Frustration jolts her into action before she can consider it. Snatching her sword from its sheath, she marches over to him, flicking its tip towards his neck.

"Here's a deal," she growls. "You keep pace with me, or I'll kill you."

He gives a hurried nod. "Sure, sure, seems fair."

She waits a moment, letting him see the reality of the threat in her eyes, before she retracts the sword and sheaths it again. She shoves the base of his shoulders, and he stumbles forward, falling into a continued stride as she resumes walking.

He shoots her a subdued glare. "You could just say you'll kill me. It's rather exhausting, all this almost-slitting of my throat."

Despite herself, a thin smile flickers over her lips. "This way is more effective."

Another reason not to have Dalton with them. He hadn't been best pleased with her methods of subduing Fiesi, protesting that there might have been a more amicable way to strike a deal with him, and no amount of arguing had changed his mind on that. Usually, Sarielle would be content to hear him out and follow his lead, but she isn't in the mood for friendly negotiation. Fiesi broke that when he buried a spear in her best friend's leg, and shattered any hope of reconciliation with his flickering knife and fiery threats.

If it were up to her, he would already be dead. But she has to admit that Dalton is right about one thing. Fiesi is an unfortunate source of information. She just won't be particularly gentle about extracting it.

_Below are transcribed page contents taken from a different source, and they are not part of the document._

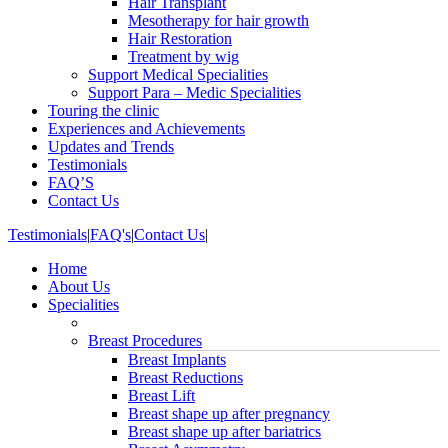
Hair Transplant
Mesotherapy for hair growth
Hair Restoration
Treatment by wig
Support Medical Specialities
Support Para – Medic Specialities
Touring the clinic
Experiences and Achievements
Updates and Trends
Testimonials
FAQ’S
Contact Us
Testimonials
|
FAQ's
|
Contact Us
|
Home
About Us
Specialities
Breast Procedures
Breast Implants
Breast Reductions
Breast Lift
Breast shape up after pregnancy
Breast shape up after bariatrics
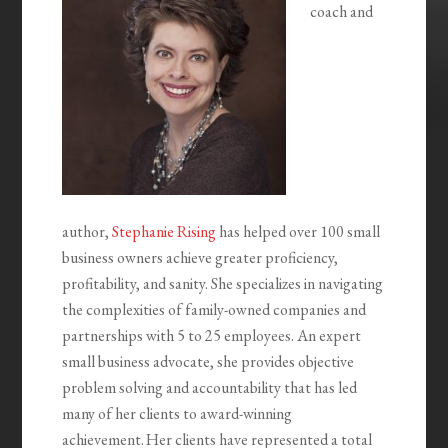
coach and
author,
Stephanie Rising
has helped over 100 small
business owners achieve greater proficiency,
profitability, and sanity. She specializes in navigating
the complexities of family-owned companies and
partnerships with 5 to 25 employees. An expert
small business advocate, she provides objective
problem solving and accountability that has led
many of her clients to award-winning
achievement. Her clients have represented a total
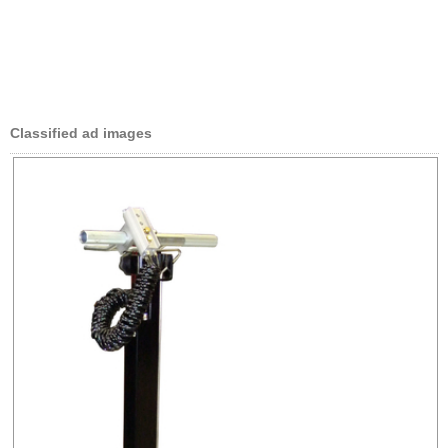
Classified ad images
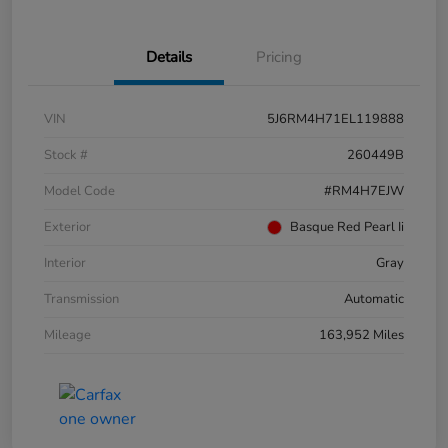
Details
Pricing
VIN
5J6RM4H71EL119888
Stock #
260449B
Model Code
#RM4H7EJW
Exterior
Basque Red Pearl Ii
Interior
Gray
Transmission
Automatic
Mileage
163,952 Miles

Her foot catches on a fallen tree branch. Bending down, she runs a finger over its greying bark, noting the shrivelled leaves hanging loosely from its clawed twigs. One snaps easily between her fingers. Dead. She stands, kicking it aside. They're on the right track.

Her pace quickens, driven by the sight. They've been moving this way all afternoon, checking for signs that Nathan's flame might have left behind. She's even come across several footprints, scorched perfectly into the grass. She likes to think that it's his way of leaving a little trail for her, a series of clues to guide her onward, though she knows inside that every mark is nothing but an accident. His flame is too wild to be that purposeful.

His flame. Nathan's flame. She shakes her head, still slotting together the two realities. Not only is he alive, but he was there, right before her, nothing to separate them. How could she have not seen it earlier? As soon as the mask ripped away, she knew him instantly. That familiarity flooded over his features, etching him in pale shadows, and she knew.

"I should have known," she told Dalton as he wrapped Fiesi's hands in careful loops. "There can't be another boy out there so pale."

They both laughed at that. She couldn't have asked for him to take it better. Then again, if there is one person she was going to tell her deepest, darkest secret, there was no way it couldn't be Dalton.

The storm of doubt and nerves behind his eyes had been clear, of course. But he did his best to hide it. He even pushed to accompany them, although it only took pointing out his duties as captain to make him reluctantly step back and agree to return to camp, along with the majority of the supplies they bought in town.